In February, Kanye West's debut album, The College Dropout, will turn ten years old.
Let that marinate for a second.
If you look at Kanye now, you can see that his mind is certainly in a different place than it was a decade ago. In a mental sense, he is now a far cry from the guy who had just gotten his chain from Damon Dash and Jay-Z. Sonically, he is the same man, though the sound has morphed ever-so-slightly since his first record dropped.
Going back to Kanye circa-2004 is, essentially, like sitting at the top of a roller-coaster (all-cheesiness intended). By all means, he was innocent and bright-eyed, even after a near fatal car accident and a relentless effort to finish producing and recording the album. The sound, which has become a signature sound of his, was built around soul samples and interpolations of choruses from songs you probably had never heard, or simply never imagined being used in a rap song. It was vastly different from what was being produced at the time, when ringtone rap was rising and massive, bass-heavy club bangers were ruling the industry.
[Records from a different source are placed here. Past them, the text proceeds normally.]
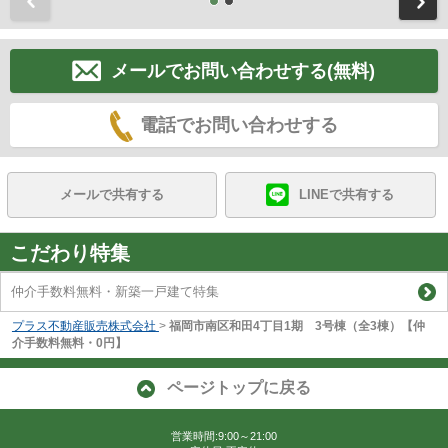
メールでお問い合わせする(無料)
電話でお問い合わせする
メールで共有する
LINEで共有する
こだわり特集
仲介手数料無料・新築一戸建て特集
プラス不動産販売株式会社
>
福岡市南区和田4丁目1期 3号棟（全3棟）【仲
介手数料無料・0円】
ページトップに戻る
営業時間:9:00～21:00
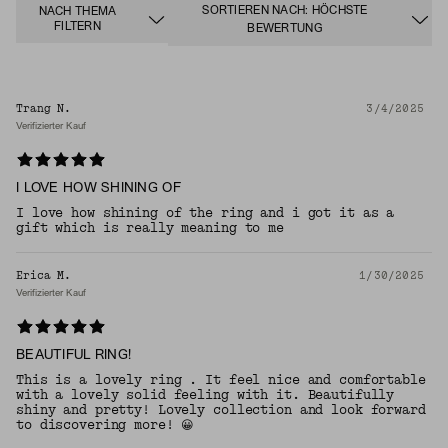
SORTIEREN NACH: HÖCHSTE
NACH THEMA
FILTERN
BEWERTUNG
Trang N.
3/4/2025
Verifizierter Kauf
I LOVE HOW SHINING OF
I love how shining of the ring and i got it as a
gift which is really meaning to me
Erica M.
1/30/2025
Verifizierter Kauf
BEAUTIFUL RING!
This is a lovely ring . It feel nice and comfortable
with a lovely solid feeling with it. Beautifully
shiny and pretty! Lovely collection and look forward
to discovering more! 😀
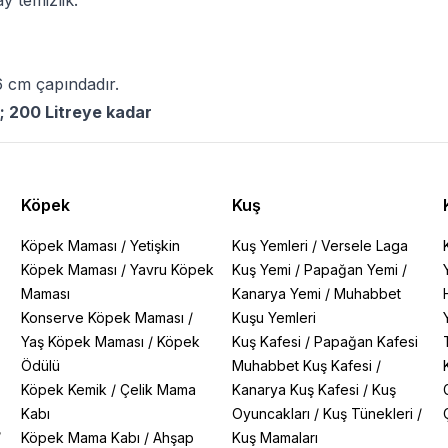
y temizlik.
 cm çapındadır.
; 200 Litreye kadar
Köpek
Kuş
Köpek Maması
/
Yetişkin
Kuş Yemleri
/
Versele Laga
Köpek Maması
/
Yavru Köpek
Kuş Yemi
/
Papağan Yemi
/
Maması
Kanarya Yemi
/
Muhabbet
Konserve Köpek Maması
/
Kuşu Yemleri
Yaş Köpek Maması
/
Köpek
Kuş Kafesi
/
Papağan Kafesi
Ödülü
Muhabbet Kuş Kafesi
/
Köpek Kemik
/
Çelik Mama
Kanarya Kuş Kafesi
/
Kuş
Kabı
Oyuncakları
/
Kuş Tünekleri
/
/
Köpek Mama Kabı
/
Ahşap
Kuş Mamaları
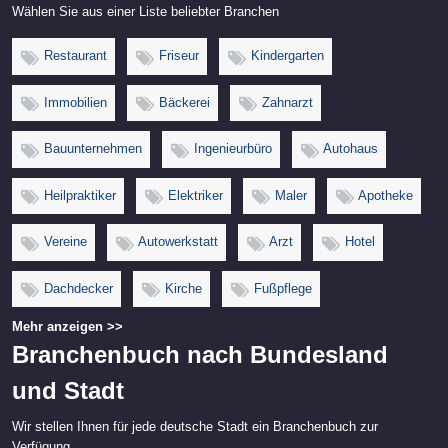
Wählen Sie aus einer Liste beliebter Branchen
Restaurant
Friseur
Kindergarten
Immobilien
Bäckerei
Zahnarzt
Bauunternehmen
Ingenieurbüro
Autohaus
Heilpraktiker
Elektriker
Maler
Apotheke
Vereine
Autowerkstatt
Arzt
Hotel
Dachdecker
Kirche
Fußpflege
Mehr anzeigen >>
Branchenbuch nach Bundesland
und Stadt
Wir stellen Ihnen für jede deutsche Stadt ein Branchenbuch zur
Verfügung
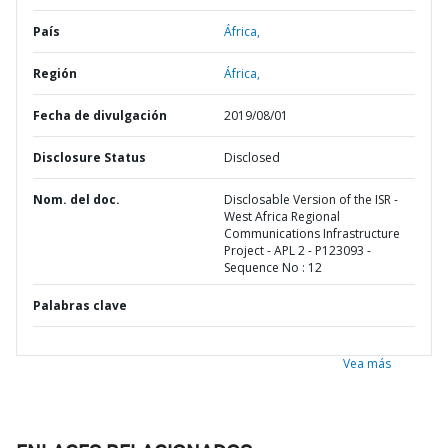
País
África,
Región
África,
Fecha de divulgación
2019/08/01
Disclosure Status
Disclosed
Nom. del doc.
Disclosable Version of the ISR -
West Africa Regional
Communications Infrastructure
Project - APL 2 - P123093 -
Sequence No : 12
Palabras clave
Vea más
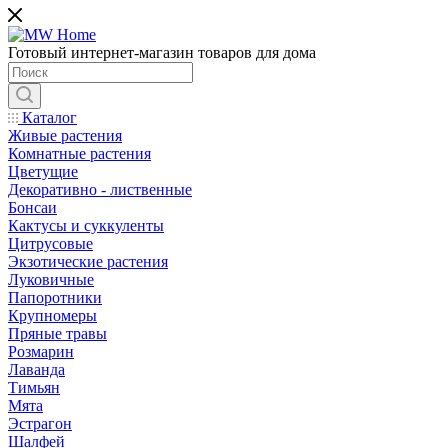
Готовый интернет-магазин товаров для дома
Каталог
Живые растения
Комнатные растения
Цветущие
Декоративно - лиственные
Бонсаи
Кактусы и суккуленты
Цитрусовые
Экзотические растения
Луковичные
Папоротники
Крупномеры
Пряные травы
Розмарин
Лаванда
Тимьян
Мята
Эстрагон
Шалфей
The lead single was Through the Wire, a track highlighted by the piercing Chaka Khan sample and Kanye's muddled verses. Through jaws wired shut, post-accident, Kanye told his story (which he goes into more depth later on the album with Last Call), one about his rise through the ranks of producers and relative nobodies to become the golden child of Roc-A-Fella and Def Jam. It was an introduction to a guy who most thought would only amount to one of Jay-Z's right hand men, a la Memphis Bleek or Beanie Sigel.
The next singles were Slow Jamz and All Falls Down. Both great in certain ways (the latter happens to be one of my favorite rap songs ever), but pale in comparison to the impact that the fourth single had on hip-hop, content and Kanye's career.
Jesus Walks was released on May 24, 2004 as a single and its video companions soon followed; three of them, in fact. The track quickly came to define who Kanye West was, and would become, as an artist. Its oddly indicative of the path Chicago would go down as a hip-hop city, foretelling the drill music and restlessness of the gang culture in music that has become pretty common in the Midwest over the last couple of years. It was even more indicative of the self-proclaimed god that would manifest itself out of constant creative changes and media attention.
Much of The Dropout becomes a blueprint for what Kanye's career would look like fleshed out. Though it obviously lacks the hyper-production that is characteristic of each of his last four solo efforts, this album's message and overall voice continues to ring true ten years later. It has its swag rap moments (All Falls Down, Last Call), its conscious views on black culture and society (We Don't Care, Two Words), anti-establishment riffs (Spaceship), and he and Jay going back and forth (Never Let Me Down). The only thing missing from (a majority of) his albums are skits (which are arguably my favorite bits of the record).
What makes this elapsed time so unbelievable, to me at least, is the shelf-life Kanye has achieved. In hip-hop, long lasting careers are so hard to come across. Most times guys release records, singles that live on the Billboard charts for a month, cash checks and disappear until they show up on a Complex post about underrated songs from the 00s. In ten years, no other person in the game has reinvented and coined a sound quite like Kanye has. Each album following The Dropout and his sophomore follow-up, Late Registration, has sounded so different from the last, that it constitutes a biennial renaissance.
More importantly, it launched a thousand ships, or careers rather. It opened the door to countless numbers of producers and rappers who embraced the neo-classics and began sampling and cutting records into beats that became the background to an explosion of consciousness in the years that proceeded it.
So, while not everyone can embrace the current iteration of Kanye, it's still easy to reflect on the one of the past. The one from ten years ago, who was intelligent without being abrasive and not yet outspoken.